> **Aim**: Reproduce the records below, swapping every occurrence of "scientific name" for "species name" and leaving everything else unchanged.

Dataset entries:
= = = = =

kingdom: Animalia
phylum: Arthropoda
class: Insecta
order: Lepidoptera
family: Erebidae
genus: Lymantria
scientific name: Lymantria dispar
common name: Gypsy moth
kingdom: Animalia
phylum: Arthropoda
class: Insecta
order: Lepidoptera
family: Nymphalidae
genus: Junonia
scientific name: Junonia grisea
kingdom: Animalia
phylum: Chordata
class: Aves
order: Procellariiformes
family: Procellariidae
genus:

= = = = =

> **Answer to the problem**:
kingdom: Animalia
phylum: Arthropoda
class: Insecta
order: Lepidoptera
family: Erebidae
genus: Lymantria
species name: Lymantria dispar
common name: Gypsy moth
kingdom: Animalia
phylum: Arthropoda
class: Insecta
order: Lepidoptera
family: Nymphalidae
genus: Junonia
species name: Junonia grisea
kingdom: Animalia
phylum: Chordata
class: Aves
order: Procellariiformes
family: Procellariidae
genus:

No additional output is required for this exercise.